What is Hormesis and Eustress in Acupressure?
Learn about Hormesis and Eustress.
Martin Lima
Contributor
What the terms mean
Hormesis is a biphasic, “inverted-U” dose–response: a low, brief stressor provokes adaptive benefits, whereas too much causes harm. This pattern has been documented across biology and medicine and argued to be common—not exceptional.
Eustress (Selye’s term for “good stress”) is a stressor appraised as challenging but manageable; it can enhance motivation and physiological functioning, in contrast to distress. Modern reviews trace the concept to Selye’s work and subsequent stress theory.
Why this matters for acupressure
Acupressure is a brief, controllable mechanical stimulus—exactly the kind of low-dose stress that can land in the hormetic/eustress zone:
Mechanotransduction & circulation. Mechanical stimulation at acupoints (well-documented in acupuncture literature) triggers connective-tissue signaling and transient nitric-oxide–mediated microcirculatory changes—effects plausibly engaged by pressure as well as needling. FASEB JournalPubMed
Autonomic balance. Controlled acupressure—especially auricular—has been shown to shift heart-rate variability toward parasympathetic (vagal) dominance in experimental settings. FrontiersPMC
Endogenous pain control. A short, tolerable stimulus can recruit descending inhibitory pathways (conditioned pain modulation), part of why pressure can relieve pain in some contexts. PMC+1
Together, these map neatly onto hormesis (benefit at the right “dose”) and eustress (challenge that feels safe and controllable).
What the clinical evidence shows (for outcomes you care about)

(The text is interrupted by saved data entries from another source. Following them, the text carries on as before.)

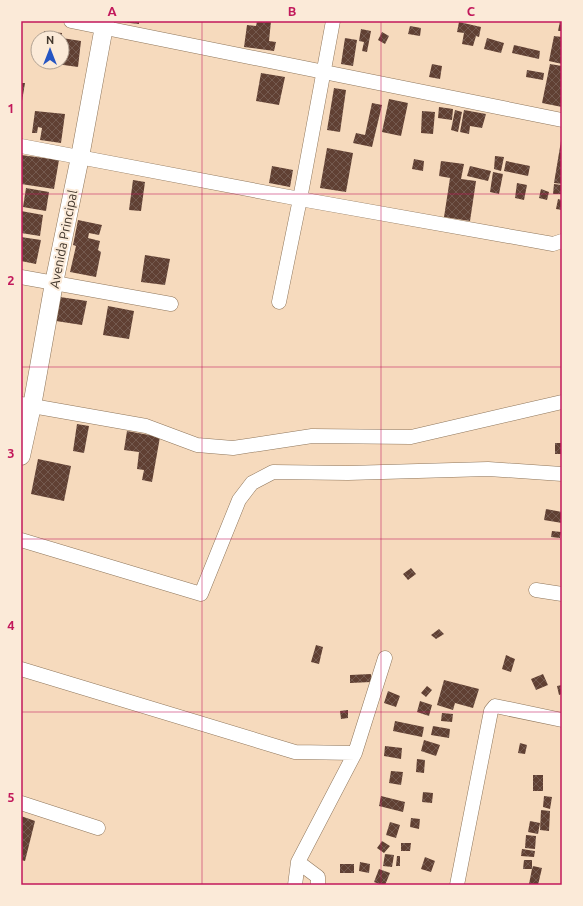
<svg xmlns="http://www.w3.org/2000/svg" width="583" height="906" font-family="Ubuntu,sans-serif">
<defs>
<pattern id="building-cross-hatch" width="8" height="8" patternUnits="userSpaceOnUse"><rect width="8" height="8" fill="#604033"/><path d="M0 0l8 8M0 8l8-8" fill="none" stroke="#745a4f"/></pattern>
</defs>
<rect width="100%" height="100%" fill="#f6dabd"/>
<path fill="url(#building-cross-hatch)" d="M121,21H139V24L121,22Z
M257,21H271L269,41L276,42L274,51L244,47L247,25L256,26Z
M560,21H562V31H558Z
M459,22L481,27L479,37L476,36L473,46L462,44L464,33L457,32Z
M410,26L421,28L420,36L408,34Z
M361,29L371,31L367,52L362,51L364,42L359,41Z
M44,31L62,33V38H44Z
M382,32L389,36L385,44L378,40Z
M554,36L562,37V64L549,61Z
M62,38L81,41L78,67L49,63V62H62Z
M345,38L357,40L353,66L341,64Z
M487,38L504,43L501,53L484,49Z
M514,45L540,51L539,59L512,53Z
M432,64L442,66L440,79L429,77Z
M550,64L562,66V107L542,103Z
M527,70L544,73L543,80L526,77Z
M261,73L285,77L279,105L256,101Z
M21,83H25L22,101H21Z
M334,88L346,90L340,132L327,130Z
M389,99L408,103L401,136L382,132Z
M372,103L382,105L372,147L353,143L356,133L365,135Z
M439,107L453,109L452,120L438,118Z
M455,110L462,112L458,132L451,130Z
M464,110L486,114L482,128L470,126L469,134L460,132Z
M35,111L65,114L61,143L40,140L42,128L38,127L37,133H32Z
M422,111L435,112L433,134L421,133Z
M561,141H562V184L554,183Z
M327,148L353,153L346,192L320,188Z
M21,155L59,160L54,189L21,184Z
M495,156L504,157L501,171L494,169Z
M414,159L424,161L423,171L412,169Z
M441,161L464,164L461,179L476,181L470,221L444,217L450,178L439,176Z
M506,161L530,166L528,176L504,171Z
M272,166L293,170L290,187L269,183Z
M470,166L491,171L488,181L467,176Z
M493,172L503,174L499,194L490,192Z
M133,180L145,182L141,211L129,210Z
M517,183L527,185L524,200L515,198Z
M554,184L562,185V194H553Z
M26,188L49,192L46,211L23,207Z
M541,189L549,192L547,200L539,198Z
M558,199L562,200V210L556,209Z
M21,211L43,215L40,236L21,233Z
M78,220L102,225L99,235L89,233L88,238L100,241L98,250L101,252L96,277L70,272L76,246L73,245Z
M21,237L41,240L36,264L21,261Z
M145,255L170,259L165,285L141,282Z
M60,297L87,301L82,325L56,321Z
M108,306L134,311L129,339L103,335Z
M77,424L89,426L84,453L73,451Z
M127,431L160,437L152,482L142,480L144,470L137,469L139,452L124,450Z
M555,443H562V454H555Z
M38,459L71,466L64,501L31,494Z
M546,509L562,512V523L544,520Z
M552,531L561,532L560,538L551,537Z
M411,568L416,574L408,580L403,574Z
M439,629L444,634L436,639L431,635Z
M316,645L323,647L319,664L311,662Z
M506,655L515,659L511,672L502,669Z
M371,674V682L350,683V675Z
M543,674L548,685L536,690L531,679Z
M444,680L479,689L473,708L455,703L453,710L437,705Z
M562,685V694L559,695L557,686Z
M427,686L432,690L426,697L421,693Z
M388,691L400,696L396,707L384,703Z
M420,701L432,705L429,716L417,712Z
M348,710V718L341,719L340,711Z
M442,713L453,714L452,722L441,721Z
M395,721L424,727L422,737L393,731Z
M433,726L450,729L449,738L431,735Z
M424,740L440,745L436,756L421,751Z
M520,743L527,745L525,754L518,753Z
M385,746L402,748L401,759L384,756Z
M417,759L425,760L424,773L416,772Z
M391,771L403,772L401,785L389,783Z
M533,775H543V791H533Z
M423,792L433,793L432,803L422,802Z
M381,796L405,802L403,812L379,806Z
M544,796L552,797L550,809L543,807Z
M541,810L550,811L549,831L540,830Z
M21,816L35,821L25,861L21,860Z
M411,818L420,819L419,829L410,827Z
M530,821L540,823L538,834L528,832Z
M390,822L400,825L396,838L386,835Z
M526,835L536,836L535,849L525,848Z
M382,841L390,846L384,853L377,848Z
M401,843H411L410,851H401Z
M522,849L535,851L534,857L521,856Z
M385,854L394,855L392,867L383,866Z
M397,856H400V866H396Z
M425,857L435,861L431,872L421,869Z
M524,860H532V869L533,866L542,868L538,885L529,884L532,869H523Z
M360,862L370,864L369,873L359,871Z
M340,864H354V873H340Z
M379,869L390,873L385,885H382L374,882Z"/>
<g fill="none" stroke-linecap="round" stroke-linejoin="round">
<defs>
<path id="minor" d="M71,21L562,120
M21,146L300,199L553,244L562,241
M21,277L171,304
M279,302L300,199L333,21
M21,404L146,426L197,445L233,448L312,436L411,437L562,402
M21,540L201,594L239,500L252,483L273,472L348,473L488,469L562,474
M536,590L562,594
M21,669L295,752L355,753
M21,803L98,828
M298,862L318,877V885
M295,885L298,862L355,753L385,658
M457,885L491,711L495,706L562,720"/>
<path id="tertiary" d="M21,456L32,406L54,283L80,157L105,21"/>
</defs>
<use href="#minor" stroke="#8f765b" stroke-width="15"/>
<use href="#tertiary" stroke="#8f765b" stroke-width="19"/>
<use href="#minor" stroke="#fff" stroke-width="14"/>
<use href="#tertiary" stroke="#fff" stroke-width="18"/>
</g>
<path fill="none" stroke="#c2185b" stroke-width="1" stroke-opacity="0.55" d="M202,21V885M381,21V885M21,194H562M21,367H562M21,539H562M21,712H562"/>
<g text-anchor="middle" dominant-baseline="central" stroke-width="4" stroke-linejoin="round" paint-order="stroke">
<g font-size="13" fill="#42372c" stroke="#fbead8">
<text transform="translate(63 239) rotate(-79)">Avenida Principal</text>
</g>
</g>
<rect width="583" height="906" fill="none" stroke="#fbead8" stroke-width="44"/>
<g transform="translate(50 50)"><circle r="19" fill="#fbead8" stroke="#b1a293"/>
<path d="M0-3L7 15L0 10L-7 15Z" fill="#2555c3"/>
<text y="-6" font-size="11" font-weight="bold" text-anchor="middle" fill="#42372c">N</text>
</g>
<rect x="22" y="22" width="539" height="862" fill="none" stroke="#c2185b" stroke-width="1.5"/>
<g font-size="13" text-anchor="middle" font-weight="bold" fill="#c2185b">
<text x="112" y="16">A</text>
<text x="292" y="16">B</text>
<text x="471" y="16">C</text>
<text x="11" y="113">1</text>
<text x="11" y="285">2</text>
<text x="11" y="458">3</text>
<text x="11" y="630">4</text>
<text x="11" y="802">5</text>
</g>
</svg>
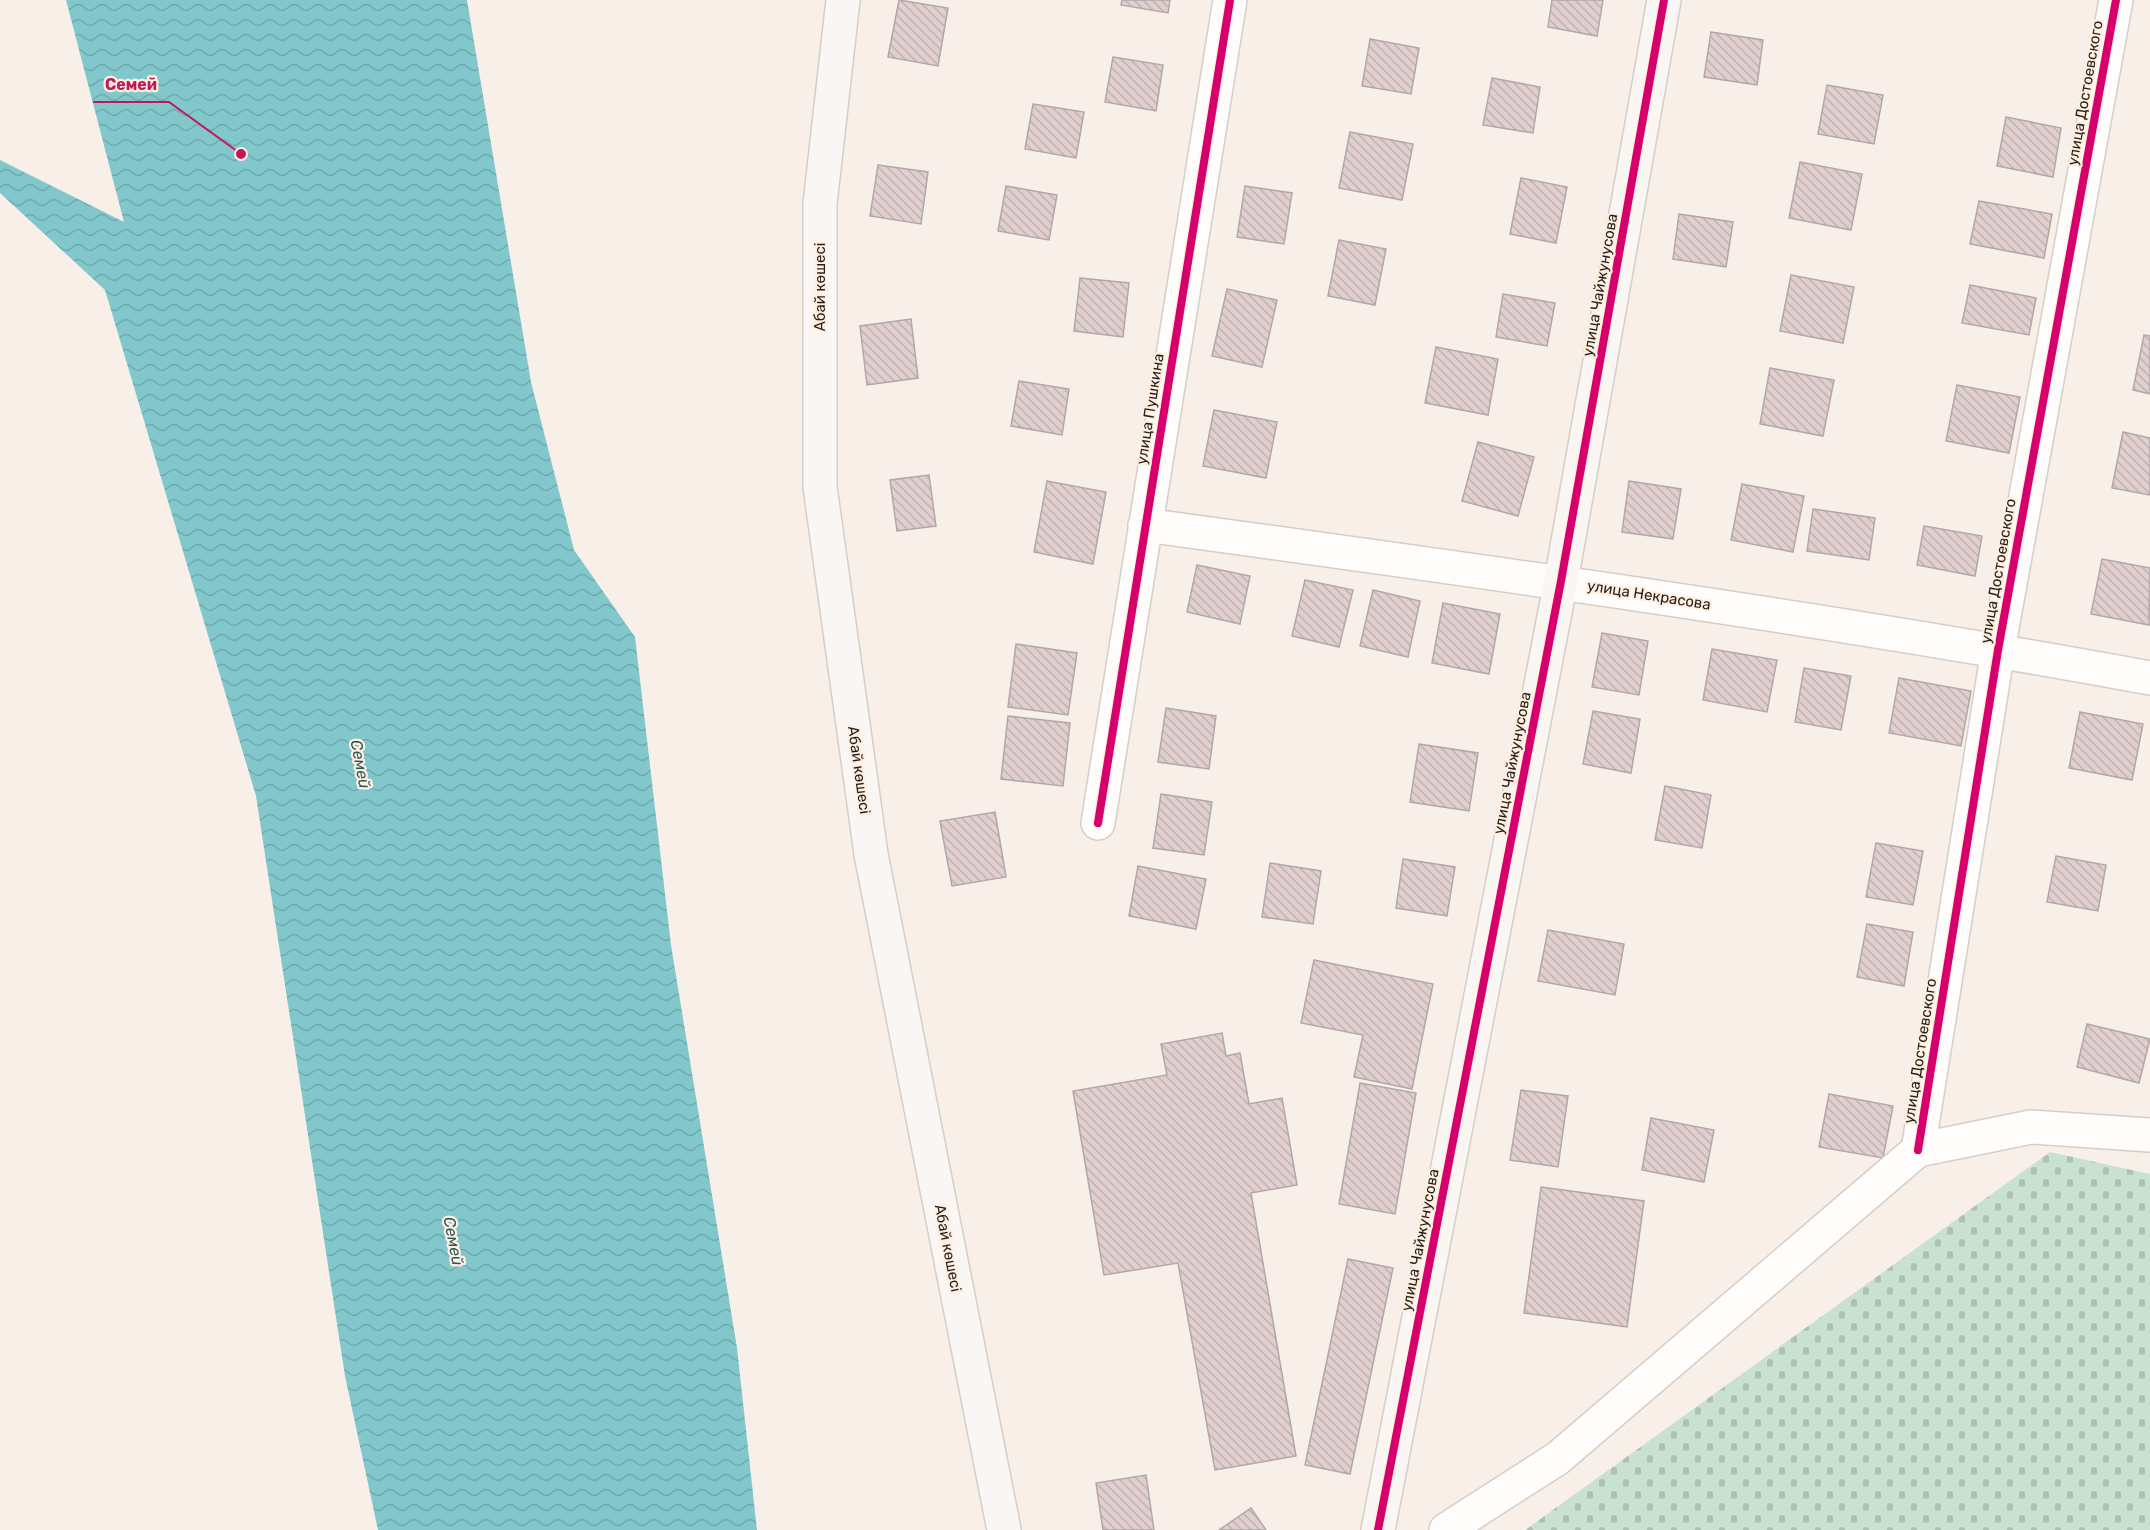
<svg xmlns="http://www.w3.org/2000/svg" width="2150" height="1530" font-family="Rubik,sans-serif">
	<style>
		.cemetery { fill: url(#cemetery-stones) }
		.water { fill: url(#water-waves) }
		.building { fill: url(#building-back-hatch); stroke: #b0a8a6; stroke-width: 1.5 }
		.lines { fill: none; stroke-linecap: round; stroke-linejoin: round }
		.street-casing { stroke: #d5cec7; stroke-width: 36 }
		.secondary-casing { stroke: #d5cec7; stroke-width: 36 }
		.street { stroke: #fefdfc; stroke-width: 33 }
		.secondary { stroke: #faf6f3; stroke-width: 33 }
		.cycleway-casing { stroke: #ffefe1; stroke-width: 11 }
		.cycleway { stroke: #d6006c; stroke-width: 8 }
		.labels { text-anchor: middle; stroke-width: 4.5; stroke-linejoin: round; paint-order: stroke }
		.street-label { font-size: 15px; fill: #251e18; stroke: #ffefe1 }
		.water-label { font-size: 16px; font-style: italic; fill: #28565a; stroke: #ffefe1 }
		.leader { fill: none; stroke: #c2185b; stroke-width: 2 }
		.callout-dot { fill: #c2185b; stroke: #ffefe1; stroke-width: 2 }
		.callout-label { font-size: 16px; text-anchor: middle; font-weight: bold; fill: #c2185b; stroke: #ffefe1; stroke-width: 4.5; stroke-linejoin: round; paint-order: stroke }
	</style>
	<defs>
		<pattern id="cemetery-stones" width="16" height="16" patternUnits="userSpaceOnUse" patternTransform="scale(1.5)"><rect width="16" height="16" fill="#c9e1d0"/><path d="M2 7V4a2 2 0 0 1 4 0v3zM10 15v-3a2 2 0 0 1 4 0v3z" fill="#acc1b2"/></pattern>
		<pattern id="water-waves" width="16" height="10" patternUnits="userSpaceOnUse" patternTransform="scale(1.5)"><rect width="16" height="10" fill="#81c7cb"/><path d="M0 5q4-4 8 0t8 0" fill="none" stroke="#6faaae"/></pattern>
		<pattern id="building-back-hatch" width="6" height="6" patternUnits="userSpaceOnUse" patternTransform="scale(1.5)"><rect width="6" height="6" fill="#e1cfd0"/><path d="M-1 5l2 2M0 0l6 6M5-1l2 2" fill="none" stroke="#c1b1b2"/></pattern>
	</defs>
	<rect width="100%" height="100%" fill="#f8f0e8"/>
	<!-- cemetery -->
	<path class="cemetery" d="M2050,1152L2150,1174V1530H1525Z"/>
	<!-- water -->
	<path class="water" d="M66,0H467L531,382L574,550L635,637L671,945L737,1348L757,1530H378L345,1376L256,796L105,290L0,193V160L124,222Z"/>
	<!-- building -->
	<path class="building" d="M899,0L948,8L938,66L888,57Z
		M1122,0H1170L1168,13L1121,5Z
		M1552,0H1603L1597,36L1548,27Z
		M1711,32L1763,40L1757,85L1704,77Z
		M1370,39L1419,48L1411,94L1362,86Z
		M1113,57L1163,65L1156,111L1105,102Z
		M1492,78L1540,87L1533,133L1483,125Z
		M1827,85L1883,95L1874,144L1818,134Z
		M1033,104L1084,112L1076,158L1025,149Z
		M2006,117L2061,128L2053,177L1997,166Z
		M1350,132L1413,144L1402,200L1339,188Z
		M1800,162L1862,174L1851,230L1789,218Z
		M878,165L928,172L921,224L870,216Z
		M1521,178L1567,187L1556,243L1510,234Z
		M1006,186L1057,195L1049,240L998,231Z
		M1245,186L1292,193L1284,244L1237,237Z
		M1979,201L2052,214L2044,258L1970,244Z
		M1679,214L1733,222L1726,267L1673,259Z
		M1339,240L1386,249L1375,305L1328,296Z
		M1791,275L1854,287L1843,343L1780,331Z
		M1080,278L1129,283L1123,337L1074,331Z
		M1970,285L2036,298L2029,335L1962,323Z
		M1227,289L1277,300L1262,367L1212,356Z
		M1503,294L1555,303L1547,346L1496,337Z
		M911,319L918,378L867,385L860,326Z
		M2144,335L2150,336V394L2133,390Z
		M1436,347L1498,359L1488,415L1425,403Z
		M1770,368L1834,380L1823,436L1760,424Z
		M1019,381L1069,389L1062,435L1011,426Z
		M1957,385L2020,397L2009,453L1946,441Z
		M1214,410L1277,422L1266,478L1203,466Z
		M2123,432L2150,438V495L2112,488Z
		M1478,442L1534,457L1518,516L1462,501Z
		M929,475L936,526L897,531L890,480Z
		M1047,481L1106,492L1093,564L1034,552Z
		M1629,481L1681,489L1673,539L1622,532Z
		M1742,484L1804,496L1793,552L1731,540Z
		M1813,509L1875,518L1869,560L1807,551Z
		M1924,526L1982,536L1975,576L1917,565Z
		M2102,559L2150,568L2149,625L2091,614Z
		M1197,565L1250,576L1240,624L1187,612Z
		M1305,580L1353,590L1339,647L1292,636Z
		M1373,590L1420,601L1408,657L1360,646Z
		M1443,603L1500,614L1489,674L1432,663Z
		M1602,633L1648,641L1639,695L1592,687Z
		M1016,644L1077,653L1068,715L1008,707Z
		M1712,649L1777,660L1767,712L1703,700Z
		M1804,668L1851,676L1841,730L1795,722Z
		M1899,678L1971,691L1961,746L1889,733Z
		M1166,708L1216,716L1209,769L1158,762Z
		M1593,711L1640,719L1631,773L1583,764Z
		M2080,712L2143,724L2132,780L2069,768Z
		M1008,716L1070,723L1063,786L1001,779Z
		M1419,744L1478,753L1469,811L1410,802Z
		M1665,786L1711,795L1702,848L1655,840Z
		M1161,794L1212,802L1204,855L1153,848Z
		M995,812L1006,877L952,886L940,821Z
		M1876,843L1923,851L1913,905L1866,897Z
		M2056,856L2106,865L2098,911L2047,902Z
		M1403,859L1455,867L1447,916L1396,908Z
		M1270,863L1321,871L1313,924L1262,917Z
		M1138,866L1206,879L1196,929L1129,916Z
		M1867,924L1913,932L1904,986L1857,977Z
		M1548,930L1624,944L1615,995L1538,981Z
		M1314,960L1433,984L1412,1089L1354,1077L1363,1035L1301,1023Z
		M2087,1024L2150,1039L2139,1083L2077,1067Z
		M1222,1033L1226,1056L1240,1053L1249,1104L1282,1098L1297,1185L1251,1193L1296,1456L1215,1470L1178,1263L1104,1275L1073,1091L1167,1075L1161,1044Z
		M1360,1083L1416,1093L1395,1214L1339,1204Z
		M1521,1090L1568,1096L1558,1167L1510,1160Z
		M1829,1094L1893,1106L1883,1158L1819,1147Z
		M1651,1118L1714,1130L1704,1182L1642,1170Z
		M1541,1187L1644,1201L1627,1327L1524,1313Z
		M1348,1259L1393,1268L1350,1474L1305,1465Z
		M1146,1475L1154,1530H1103L1096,1483Z
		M1251,1508L1266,1530H1219Z"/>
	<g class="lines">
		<defs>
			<path id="street" d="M1145,525C1481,571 1817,617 2150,678
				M1098,823L1230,0
				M1918,1150L1998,650L2116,0
				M1446,1530L1558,1458L1918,1150L2031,1127L2150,1135"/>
			<path id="secondary" d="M843,0L820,204V487L871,854L1004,1530
				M1378,1530L1561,581L1664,0"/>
		</defs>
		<!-- street casing -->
		<use href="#street" class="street-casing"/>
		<!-- secondary casing -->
		<use href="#secondary" class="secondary-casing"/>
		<!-- street -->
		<use href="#street" class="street"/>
		<!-- secondary -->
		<use href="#secondary" class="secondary"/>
		<defs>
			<path id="cycleway" d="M1098,823L1230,0
				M1918,1150L1998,650L2116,0
				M1378,1530L1561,581L1664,0"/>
		</defs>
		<!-- cycleway casing -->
		<use href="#cycleway" class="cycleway-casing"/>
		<!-- cycleway -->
		<use href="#cycleway" class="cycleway"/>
	</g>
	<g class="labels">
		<!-- street labels -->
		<g class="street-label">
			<text transform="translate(2085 93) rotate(-80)" y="5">улица Достоевского</text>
			<text transform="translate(1600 285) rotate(-80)" y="5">улица Чайжунусова</text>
			<text transform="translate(820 287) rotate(-90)" y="5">Абай көшесі</text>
			<text transform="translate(1150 409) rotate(-81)" y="5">улица Пушкина</text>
			<text transform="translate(1998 571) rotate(-80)" y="5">улица Достоевского</text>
			<text transform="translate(1649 595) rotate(9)" y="5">улица Некрасова</text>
			<text transform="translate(1512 763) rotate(-79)" y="5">улица Чайжунусова</text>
			<text transform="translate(859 770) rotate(82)" y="5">Абай көшесі</text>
			<text transform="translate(1920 1051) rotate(-81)" y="5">улица Достоевского</text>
			<text transform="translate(1420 1240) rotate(-79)" y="5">улица Чайжунусова</text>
			<text transform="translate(948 1248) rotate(79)" y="5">Абай көшесі</text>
		</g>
		<!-- water labels -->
		<g class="water-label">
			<text transform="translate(361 764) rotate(79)" y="6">Семей</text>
			<text transform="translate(454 1241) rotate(79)" y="6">Семей</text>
		</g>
	</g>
	<!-- callouts -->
	<path class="leader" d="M241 154L169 102H93"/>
	<circle class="callout-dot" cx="241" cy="154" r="6"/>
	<g class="callout-label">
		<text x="131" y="90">Семей</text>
	</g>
</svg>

While many trials don’t use the words “hormesis” or “eustress,” results make sense through that lens:
Nausea & vomiting: Robust syntheses show that stimulating the wrist point—via acupressure bands, or manual pressure—reduces postoperative nausea (and often vomiting) versus sham; effects are comparable to some antiemetics in pooled analyses. Cochrane LibraryPubMed
Pain & anxiety: Prospective work in emergency patients found clinically meaningful reductions in self-rated pain and anxiety after a brief acupressure protocol. PMC
Menstrual pain: Meta-analyses of randomized trials (including auricular acupressure) report benefit for dysmenorrhea, though study quality varies. PMC
Autonomic effects: Experimental studies demonstrate HRV changes with auricular acupressure, consistent with a shift toward “rest-and-digest.” FrontiersPMC
These patterns fit a “sweet-spot stimulus” model: enough pressure and duration to provoke adaptation and relief, not so much that it aggravates tissues or triggers distress.
Practical dosing—operationalizing the hormetic/eustress “sweet spot”
Pressure: moderate, steady—intense but not sharp.
Time: ~30–90 seconds per point; 1–3 repetitions.
Frequency: up to 1–2×/day on the same area; rest if soreness lingers.
Self-monitoring: benefits should follow the session (looser, warmer, calmer). If symptoms spike hours later, back off dose. These heuristics align the intervention with hormesis (benefit at low–moderate dose) and eustress (challenge that feels controllable). (Concept from hormesis/eustress; dosing guidance extrapolated to acupressure.)
Quick cautions
Avoid active infection, open wounds, acute injuries, or unexplained swelling.
Be cautious with anticoagulants, neuropathy, or fragile skin; in pregnancy avoid known contraindicated points.
If symptoms persist or worsen, see a qualified clinician.
Conclusion
Hormesis explains why the right amount of pressure can help (low-dose stimulus → adaptive response). Eustress describes how it should feel (a tolerable, chosen challenge that leaves you better afterward). Current acupressure evidence—reduced postoperative nausea, decreases in pain/anxiety, and vagal-leaning HRV shifts—fits that picture when dosing stays in the sweet spot.